Figure 3 · scope → tool group

the session only gets the capability it needs

Map OAuth scopes to tool groups, then hand a session only the capability it needs. The billing tools are not "blocked" for this agent, they are simply not in its toolset. The cheapest way to prevent misuse of a dangerous tool is to make sure the agent never knew it existed.

The tripleuser × agent × tool, on every call

When something goes wrong in production, the first question is always "who did this." With agents the honest answer has three parts, and Systems Hardening recommends keying your audit on exactly this triple: which user the action was on behalf of, which agent session made the call, and which tool ran. Log all three on every invocation, with the idempotency key and the structured result. That is what lets you answer "did the agent double-charge this customer" in one query instead of an afternoon of grep.

Figure 4 · the audit triple

one row, three identities, every call

The triple is cheap to log and expensive to reconstruct after the fact, so log it up front. Once you can join on user, agent, and tool, incident review stops being archaeology.
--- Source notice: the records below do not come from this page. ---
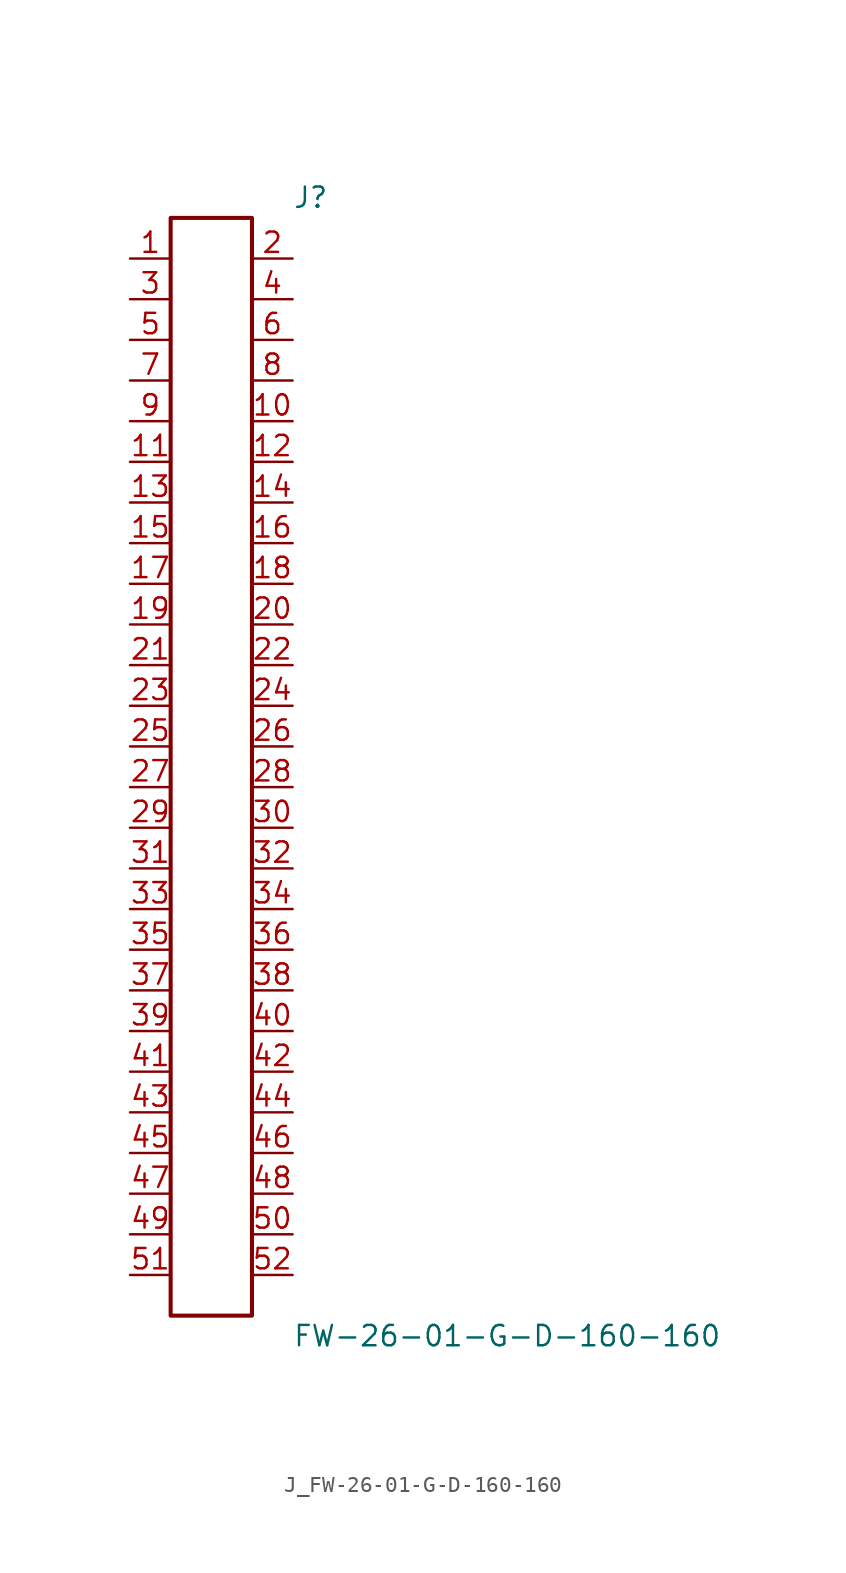
<source format=kicad_sym>
(kicad_symbol_lib
  (version 20231120)
  (generator kicad_symbol_editor)
  (generator_version 8.0)
  (symbol "J_FW-26-01-G-D-160-160"
    (pin_names
      (offset 0.254))
    (property "Reference" "J"
      (at 5.08 35.56 0)
      (effects (font (size 1.27 1.27)) (justify left)))
    (property "Value" "FW-26-01-G-D-160-160"
      (at 5.08 -35.56 0)
      (effects (font (size 1.27 1.27)) (justify left)))
    (symbol "J_FW-26-01-G-D-160-160_0_0"
      (pin unspecified line (at -5.08 31.75 0) (length 2.54) (name "" (effects (font (size 1.27 1.27)))) (number "1" (effects (font (size 1.27 1.27)))))
      (pin unspecified line (at 5.08 31.75 180) (length 2.54) (name "" (effects (font (size 1.27 1.27)))) (number "2" (effects (font (size 1.27 1.27)))))
      (pin unspecified line (at -5.08 29.21 0) (length 2.54) (name "" (effects (font (size 1.27 1.27)))) (number "3" (effects (font (size 1.27 1.27)))))
      (pin unspecified line (at 5.08 29.21 180) (length 2.54) (name "" (effects (font (size 1.27 1.27)))) (number "4" (effects (font (size 1.27 1.27)))))
      (pin unspecified line (at -5.08 26.67 0) (length 2.54) (name "" (effects (font (size 1.27 1.27)))) (number "5" (effects (font (size 1.27 1.27)))))
      (pin unspecified line (at 5.08 26.67 180) (length 2.54) (name "" (effects (font (size 1.27 1.27)))) (number "6" (effects (font (size 1.27 1.27)))))
      (pin unspecified line (at -5.08 24.13 0) (length 2.54) (name "" (effects (font (size 1.27 1.27)))) (number "7" (effects (font (size 1.27 1.27)))))
      (pin unspecified line (at 5.08 24.13 180) (length 2.54) (name "" (effects (font (size 1.27 1.27)))) (number "8" (effects (font (size 1.27 1.27)))))
      (pin unspecified line (at -5.08 21.59 0) (length 2.54) (name "" (effects (font (size 1.27 1.27)))) (number "9" (effects (font (size 1.27 1.27)))))
      (pin unspecified line (at 5.08 21.59 180) (length 2.54) (name "" (effects (font (size 1.27 1.27)))) (number "10" (effects (font (size 1.27 1.27)))))
      (pin unspecified line (at -5.08 19.05 0) (length 2.54) (name "" (effects (font (size 1.27 1.27)))) (number "11" (effects (font (size 1.27 1.27)))))
      (pin unspecified line (at 5.08 19.05 180) (length 2.54) (name "" (effects (font (size 1.27 1.27)))) (number "12" (effects (font (size 1.27 1.27)))))
      (pin unspecified line (at -5.08 16.51 0) (length 2.54) (name "" (effects (font (size 1.27 1.27)))) (number "13" (effects (font (size 1.27 1.27)))))
      (pin unspecified line (at 5.08 16.51 180) (length 2.54) (name "" (effects (font (size 1.27 1.27)))) (number "14" (effects (font (size 1.27 1.27)))))
      (pin unspecified line (at -5.08 13.97 0) (length 2.54) (name "" (effects (font (size 1.27 1.27)))) (number "15" (effects (font (size 1.27 1.27)))))
      (pin unspecified line (at 5.08 13.97 180) (length 2.54) (name "" (effects (font (size 1.27 1.27)))) (number "16" (effects (font (size 1.27 1.27)))))
      (pin unspecified line (at -5.08 11.43 0) (length 2.54) (name "" (effects (font (size 1.27 1.27)))) (number "17" (effects (font (size 1.27 1.27)))))
      (pin unspecified line (at 5.08 11.43 180) (length 2.54) (name "" (effects (font (size 1.27 1.27)))) (number "18" (effects (font (size 1.27 1.27)))))
      (pin unspecified line (at -5.08 8.89 0) (length 2.54) (name "" (effects (font (size 1.27 1.27)))) (number "19" (effects (font (size 1.27 1.27)))))
      (pin unspecified line (at 5.08 8.89 180) (length 2.54) (name "" (effects (font (size 1.27 1.27)))) (number "20" (effects (font (size 1.27 1.27)))))
      (pin unspecified line (at -5.08 6.35 0) (length 2.54) (name "" (effects (font (size 1.27 1.27)))) (number "21" (effects (font (size 1.27 1.27)))))
      (pin unspecified line (at 5.08 6.35 180) (length 2.54) (name "" (effects (font (size 1.27 1.27)))) (number "22" (effects (font (size 1.27 1.27)))))
      (pin unspecified line (at -5.08 3.81 0) (length 2.54) (name "" (effects (font (size 1.27 1.27)))) (number "23" (effects (font (size 1.27 1.27)))))
      (pin unspecified line (at 5.08 3.81 180) (length 2.54) (name "" (effects (font (size 1.27 1.27)))) (number "24" (effects (font (size 1.27 1.27)))))
      (pin unspecified line (at -5.08 1.27 0) (length 2.54) (name "" (effects (font (size 1.27 1.27)))) (number "25" (effects (font (size 1.27 1.27)))))
      (pin unspecified line (at 5.08 1.27 180) (length 2.54) (name "" (effects (font (size 1.27 1.27)))) (number "26" (effects (font (size 1.27 1.27)))))
      (pin unspecified line (at -5.08 -1.27 0) (length 2.54) (name "" (effects (font (size 1.27 1.27)))) (number "27" (effects (font (size 1.27 1.27)))))
      (pin unspecified line (at 5.08 -1.27 180) (length 2.54) (name "" (effects (font (size 1.27 1.27)))) (number "28" (effects (font (size 1.27 1.27)))))
      (pin unspecified line (at -5.08 -3.81 0) (length 2.54) (name "" (effects (font (size 1.27 1.27)))) (number "29" (effects (font (size 1.27 1.27)))))
      (pin unspecified line (at 5.08 -3.81 180) (length 2.54) (name "" (effects (font (size 1.27 1.27)))) (number "30" (effects (font (size 1.27 1.27)))))
      (pin unspecified line (at -5.08 -6.35 0) (length 2.54) (name "" (effects (font (size 1.27 1.27)))) (number "31" (effects (font (size 1.27 1.27)))))
      (pin unspecified line (at 5.08 -6.35 180) (length 2.54) (name "" (effects (font (size 1.27 1.27)))) (number "32" (effects (font (size 1.27 1.27)))))
      (pin unspecified line (at -5.08 -8.89 0) (length 2.54) (name "" (effects (font (size 1.27 1.27)))) (number "33" (effects (font (size 1.27 1.27)))))
      (pin unspecified line (at 5.08 -8.89 180) (length 2.54) (name "" (effects (font (size 1.27 1.27)))) (number "34" (effects (font (size 1.27 1.27)))))
      (pin unspecified line (at -5.08 -11.43 0) (length 2.54) (name "" (effects (font (size 1.27 1.27)))) (number "35" (effects (font (size 1.27 1.27)))))
      (pin unspecified line (at 5.08 -11.43 180) (length 2.54) (name "" (effects (font (size 1.27 1.27)))) (number "36" (effects (font (size 1.27 1.27)))))
      (pin unspecified line (at -5.08 -13.97 0) (length 2.54) (name "" (effects (font (size 1.27 1.27)))) (number "37" (effects (font (size 1.27 1.27)))))
      (pin unspecified line (at 5.08 -13.97 180) (length 2.54) (name "" (effects (font (size 1.27 1.27)))) (number "38" (effects (font (size 1.27 1.27)))))
      (pin unspecified line (at -5.08 -16.51 0) (length 2.54) (name "" (effects (font (size 1.27 1.27)))) (number "39" (effects (font (size 1.27 1.27)))))
      (pin unspecified line (at 5.08 -16.51 180) (length 2.54) (name "" (effects (font (size 1.27 1.27)))) (number "40" (effects (font (size 1.27 1.27)))))
      (pin unspecified line (at -5.08 -19.05 0) (length 2.54) (name "" (effects (font (size 1.27 1.27)))) (number "41" (effects (font (size 1.27 1.27)))))
      (pin unspecified line (at 5.08 -19.05 180) (length 2.54) (name "" (effects (font (size 1.27 1.27)))) (number "42" (effects (font (size 1.27 1.27)))))
      (pin unspecified line (at -5.08 -21.59 0) (length 2.54) (name "" (effects (font (size 1.27 1.27)))) (number "43" (effects (font (size 1.27 1.27)))))
      (pin unspecified line (at 5.08 -21.59 180) (length 2.54) (name "" (effects (font (size 1.27 1.27)))) (number "44" (effects (font (size 1.27 1.27)))))
      (pin unspecified line (at -5.08 -24.13 0) (length 2.54) (name "" (effects (font (size 1.27 1.27)))) (number "45" (effects (font (size 1.27 1.27)))))
      (pin unspecified line (at 5.08 -24.13 180) (length 2.54) (name "" (effects (font (size 1.27 1.27)))) (number "46" (effects (font (size 1.27 1.27)))))
      (pin unspecified line (at -5.08 -26.67 0) (length 2.54) (name "" (effects (font (size 1.27 1.27)))) (number "47" (effects (font (size 1.27 1.27)))))
      (pin unspecified line (at 5.08 -26.67 180) (length 2.54) (name "" (effects (font (size 1.27 1.27)))) (number "48" (effects (font (size 1.27 1.27)))))
      (pin unspecified line (at -5.08 -29.21 0) (length 2.54) (name "" (effects (font (size 1.27 1.27)))) (number "49" (effects (font (size 1.27 1.27)))))
      (pin unspecified line (at 5.08 -29.21 180) (length 2.54) (name "" (effects (font (size 1.27 1.27)))) (number "50" (effects (font (size 1.27 1.27)))))
      (pin unspecified line (at -5.08 -31.75 0) (length 2.54) (name "" (effects (font (size 1.27 1.27)))) (number "51" (effects (font (size 1.27 1.27)))))
      (pin unspecified line (at 5.08 -31.75 180) (length 2.54) (name "" (effects (font (size 1.27 1.27)))) (number "52" (effects (font (size 1.27 1.27))))))
    (symbol "J_FW-26-01-G-D-160-160_1_0"
      (rectangle (start -2.54 34.29) (end 2.54 -34.29) (stroke (width 0.254) (type solid)) (fill (type none))))))
</source>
Where contracts stop being enough

I have to be straight about the limits of everything above, because I have watched it lull teams into a false calm. A perfect contract guarantees that a call is well-formed. It guarantees nothing about whether the call was wise. An agent can pass schema validation, hold the right scope, supply a clean idempotency key, and still close the wrong ticket because it misread the user. Contracts catch malformed calls. They do not catch bad judgment. They are necessary and they are not sufficient.

The honest tradeoff

Strict contracts slow down a solo builder shipping an MVP, and that is a real cost. In enterprise, where a wrong call moves money or leaks data, the cost of not having them is higher. Pick the level of rigor your blast radius deserves, not the maximum you can imagine.

The other half of reliability is measuring whether well-formed calls were the right calls, and that is an eval problem, not a schema problem. You need a harness that replays real tasks and scores whether the agent chose correctly, not just whether the server accepted the input. I will not pretend a prompt tweak covers this. If you are designing that measurement layer, the eval harness blueprint is an interesting read for catching the misuse that a contract waves through. Contracts and evals are two different machines, and you want both running.
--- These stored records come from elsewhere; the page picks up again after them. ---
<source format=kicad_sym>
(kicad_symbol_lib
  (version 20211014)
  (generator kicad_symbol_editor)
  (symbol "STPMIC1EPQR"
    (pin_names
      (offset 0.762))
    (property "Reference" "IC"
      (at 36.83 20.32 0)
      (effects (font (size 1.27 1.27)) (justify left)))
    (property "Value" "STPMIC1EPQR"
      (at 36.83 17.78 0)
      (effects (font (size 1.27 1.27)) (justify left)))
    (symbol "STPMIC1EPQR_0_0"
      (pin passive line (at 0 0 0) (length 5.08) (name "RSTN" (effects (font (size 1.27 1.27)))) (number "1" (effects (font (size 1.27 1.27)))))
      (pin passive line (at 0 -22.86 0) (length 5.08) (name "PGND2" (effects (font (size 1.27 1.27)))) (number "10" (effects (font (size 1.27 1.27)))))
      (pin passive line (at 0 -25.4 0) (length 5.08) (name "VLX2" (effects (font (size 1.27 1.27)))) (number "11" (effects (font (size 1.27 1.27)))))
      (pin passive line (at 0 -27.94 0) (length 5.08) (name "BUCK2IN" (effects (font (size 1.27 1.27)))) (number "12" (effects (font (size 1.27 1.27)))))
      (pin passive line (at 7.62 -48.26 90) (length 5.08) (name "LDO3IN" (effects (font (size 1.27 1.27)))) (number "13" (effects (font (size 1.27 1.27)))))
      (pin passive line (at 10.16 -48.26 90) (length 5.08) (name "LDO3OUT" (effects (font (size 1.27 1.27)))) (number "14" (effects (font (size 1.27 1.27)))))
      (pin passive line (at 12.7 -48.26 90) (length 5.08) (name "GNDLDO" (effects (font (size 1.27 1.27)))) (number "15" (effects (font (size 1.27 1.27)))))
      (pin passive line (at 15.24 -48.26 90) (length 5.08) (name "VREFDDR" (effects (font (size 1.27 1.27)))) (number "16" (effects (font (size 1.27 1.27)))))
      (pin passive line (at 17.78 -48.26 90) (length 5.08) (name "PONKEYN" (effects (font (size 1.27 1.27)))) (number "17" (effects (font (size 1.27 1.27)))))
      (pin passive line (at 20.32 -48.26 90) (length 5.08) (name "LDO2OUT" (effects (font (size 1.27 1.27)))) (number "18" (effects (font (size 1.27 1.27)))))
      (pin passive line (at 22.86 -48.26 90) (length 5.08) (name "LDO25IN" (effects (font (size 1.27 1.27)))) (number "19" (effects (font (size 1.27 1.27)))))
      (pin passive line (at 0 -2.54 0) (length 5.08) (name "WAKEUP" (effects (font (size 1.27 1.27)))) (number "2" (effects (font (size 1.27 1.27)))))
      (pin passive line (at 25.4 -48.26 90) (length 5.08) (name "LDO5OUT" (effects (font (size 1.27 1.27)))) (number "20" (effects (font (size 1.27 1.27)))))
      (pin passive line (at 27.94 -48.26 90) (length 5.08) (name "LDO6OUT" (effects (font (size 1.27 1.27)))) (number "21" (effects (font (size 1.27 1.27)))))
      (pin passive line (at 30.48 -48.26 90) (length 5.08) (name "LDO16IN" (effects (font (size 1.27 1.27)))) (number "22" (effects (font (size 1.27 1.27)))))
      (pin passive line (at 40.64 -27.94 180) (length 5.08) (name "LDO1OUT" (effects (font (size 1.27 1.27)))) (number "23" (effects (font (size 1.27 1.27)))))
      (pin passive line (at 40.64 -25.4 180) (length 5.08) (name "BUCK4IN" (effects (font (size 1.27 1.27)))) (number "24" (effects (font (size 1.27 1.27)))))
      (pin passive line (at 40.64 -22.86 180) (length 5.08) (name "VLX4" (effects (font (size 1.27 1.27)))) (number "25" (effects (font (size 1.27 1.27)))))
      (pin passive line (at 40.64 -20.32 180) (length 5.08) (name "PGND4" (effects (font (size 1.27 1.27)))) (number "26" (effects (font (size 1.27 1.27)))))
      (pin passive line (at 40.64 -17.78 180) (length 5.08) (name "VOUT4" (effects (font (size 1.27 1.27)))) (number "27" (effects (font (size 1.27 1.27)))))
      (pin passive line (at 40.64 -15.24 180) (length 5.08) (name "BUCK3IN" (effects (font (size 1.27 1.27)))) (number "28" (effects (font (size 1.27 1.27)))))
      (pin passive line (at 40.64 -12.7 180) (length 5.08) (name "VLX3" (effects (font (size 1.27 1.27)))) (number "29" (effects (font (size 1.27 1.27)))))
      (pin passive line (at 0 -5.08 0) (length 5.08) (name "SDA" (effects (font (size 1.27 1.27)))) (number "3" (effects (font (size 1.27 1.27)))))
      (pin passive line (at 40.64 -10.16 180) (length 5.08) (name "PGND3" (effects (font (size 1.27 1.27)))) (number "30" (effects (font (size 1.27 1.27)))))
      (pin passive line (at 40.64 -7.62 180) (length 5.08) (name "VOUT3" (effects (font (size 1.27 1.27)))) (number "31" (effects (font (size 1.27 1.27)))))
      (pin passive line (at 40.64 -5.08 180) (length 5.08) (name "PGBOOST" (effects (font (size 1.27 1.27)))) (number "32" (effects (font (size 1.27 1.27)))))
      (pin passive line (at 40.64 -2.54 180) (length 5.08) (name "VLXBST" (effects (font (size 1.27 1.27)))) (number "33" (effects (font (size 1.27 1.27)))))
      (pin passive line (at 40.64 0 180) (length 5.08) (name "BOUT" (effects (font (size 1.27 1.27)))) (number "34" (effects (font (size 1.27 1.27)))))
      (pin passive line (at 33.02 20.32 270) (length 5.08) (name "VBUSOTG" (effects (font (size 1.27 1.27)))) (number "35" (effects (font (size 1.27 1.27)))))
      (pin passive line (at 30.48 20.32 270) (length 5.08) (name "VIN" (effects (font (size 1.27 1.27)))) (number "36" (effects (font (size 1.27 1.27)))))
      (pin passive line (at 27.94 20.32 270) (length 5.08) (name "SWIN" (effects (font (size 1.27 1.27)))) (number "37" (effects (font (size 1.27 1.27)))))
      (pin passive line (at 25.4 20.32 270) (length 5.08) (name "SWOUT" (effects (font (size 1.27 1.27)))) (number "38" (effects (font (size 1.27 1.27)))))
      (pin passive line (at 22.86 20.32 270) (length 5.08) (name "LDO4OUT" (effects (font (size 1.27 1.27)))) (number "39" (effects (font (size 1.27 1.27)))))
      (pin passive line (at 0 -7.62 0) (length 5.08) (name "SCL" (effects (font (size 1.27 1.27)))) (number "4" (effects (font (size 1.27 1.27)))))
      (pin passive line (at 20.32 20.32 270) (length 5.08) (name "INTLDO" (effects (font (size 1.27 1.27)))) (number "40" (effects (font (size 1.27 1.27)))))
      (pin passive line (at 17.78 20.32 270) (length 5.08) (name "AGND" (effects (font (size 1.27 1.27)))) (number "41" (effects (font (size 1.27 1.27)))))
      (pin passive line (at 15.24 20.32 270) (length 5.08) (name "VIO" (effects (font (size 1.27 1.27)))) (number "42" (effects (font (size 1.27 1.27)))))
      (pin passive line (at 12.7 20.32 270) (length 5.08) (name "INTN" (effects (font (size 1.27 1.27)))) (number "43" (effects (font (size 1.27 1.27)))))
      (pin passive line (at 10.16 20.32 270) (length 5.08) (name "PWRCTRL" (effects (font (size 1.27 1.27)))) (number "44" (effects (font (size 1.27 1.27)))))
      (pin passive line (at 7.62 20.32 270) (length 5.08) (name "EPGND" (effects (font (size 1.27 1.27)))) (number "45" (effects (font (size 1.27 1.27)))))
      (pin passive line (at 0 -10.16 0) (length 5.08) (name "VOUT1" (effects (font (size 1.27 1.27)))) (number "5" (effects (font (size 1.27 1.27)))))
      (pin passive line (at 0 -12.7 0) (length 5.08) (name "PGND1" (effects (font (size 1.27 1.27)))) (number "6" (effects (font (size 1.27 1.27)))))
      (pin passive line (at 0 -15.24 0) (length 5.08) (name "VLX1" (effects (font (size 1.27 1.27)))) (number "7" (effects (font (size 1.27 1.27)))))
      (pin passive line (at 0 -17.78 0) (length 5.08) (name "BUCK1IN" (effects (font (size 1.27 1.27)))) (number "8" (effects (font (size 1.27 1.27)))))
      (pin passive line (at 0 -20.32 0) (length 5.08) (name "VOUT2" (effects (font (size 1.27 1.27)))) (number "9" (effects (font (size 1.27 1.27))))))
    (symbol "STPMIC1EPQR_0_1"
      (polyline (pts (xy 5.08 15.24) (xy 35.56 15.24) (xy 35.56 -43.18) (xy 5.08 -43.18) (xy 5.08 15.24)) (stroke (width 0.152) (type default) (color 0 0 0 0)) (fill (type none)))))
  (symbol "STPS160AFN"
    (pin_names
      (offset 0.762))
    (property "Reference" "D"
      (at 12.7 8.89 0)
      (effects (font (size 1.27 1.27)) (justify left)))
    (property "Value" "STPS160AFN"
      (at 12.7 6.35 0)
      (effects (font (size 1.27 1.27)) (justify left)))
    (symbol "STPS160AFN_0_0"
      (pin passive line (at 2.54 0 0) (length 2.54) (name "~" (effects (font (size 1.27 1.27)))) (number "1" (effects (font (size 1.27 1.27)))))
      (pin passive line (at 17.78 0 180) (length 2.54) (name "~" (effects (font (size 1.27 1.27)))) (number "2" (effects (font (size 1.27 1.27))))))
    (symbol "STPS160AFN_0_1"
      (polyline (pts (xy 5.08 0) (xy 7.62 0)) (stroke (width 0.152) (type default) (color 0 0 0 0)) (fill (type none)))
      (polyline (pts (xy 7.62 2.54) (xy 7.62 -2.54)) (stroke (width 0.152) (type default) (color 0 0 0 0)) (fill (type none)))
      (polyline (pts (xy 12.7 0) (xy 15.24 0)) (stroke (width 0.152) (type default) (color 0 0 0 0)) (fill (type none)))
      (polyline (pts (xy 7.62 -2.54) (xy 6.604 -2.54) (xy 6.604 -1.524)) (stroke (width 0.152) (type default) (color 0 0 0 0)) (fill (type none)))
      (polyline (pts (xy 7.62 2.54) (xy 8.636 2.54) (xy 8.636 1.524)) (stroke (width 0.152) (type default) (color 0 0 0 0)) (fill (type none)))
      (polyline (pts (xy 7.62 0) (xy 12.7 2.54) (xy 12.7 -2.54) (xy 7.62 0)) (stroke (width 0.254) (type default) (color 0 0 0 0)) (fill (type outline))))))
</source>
For the wider map of how tools, skills, and hooks sit as primitives in an agent stack, the Agent Package Manager primitives matrix is a useful frame; it is the zoomed-out version of the single boundary this piece zoomed all the way into. But if you take one thing from me, take the incident: the model did not file three tickets because it was dumb. It filed three tickets because the boundary let it. Fix the boundary.

Stop hardening the model. Harden the surface it calls. Schema rejects the malformed, scope hides the dangerous, idempotency absorbs the retry, structured errors keep your plumbing private, and the audit triple tells you who did what. The prompt was never going to do any of that.

Comments (4)

Join the discussion

Uma YamamotoAwakened8/5/2025

Agents fail at tool calls, not at the model, is the line I have been trying to explain to people for a year. The model is usually fine. The tool returned a 500, or a half empty payload, or timed out, and there was no idempotency so the retry double charged something. Idempotency keys on every mutating tool, full stop.

Kenji OlsenAwakened8/6/2025

Glad the idempotency point landed because that is the one that actually bit us in prod, not the schemas. The schema stuff you can lint. The double execution on retry only shows up once it has already happened to a real user.

Bianca DuboisDormant8/6/2025

I like the framing of the contract as the thing the LLM never sees but production always does. It also implies the error surface is part of the prompt whether you designed it or not. Have you measured how much the wording of the error message changes recovery behaviour? That is the experiment I would actually want to see here.

Jasmine ParkAscendant8/7/2025

Bookmarking the error surface section, that part was new to me. Thanks!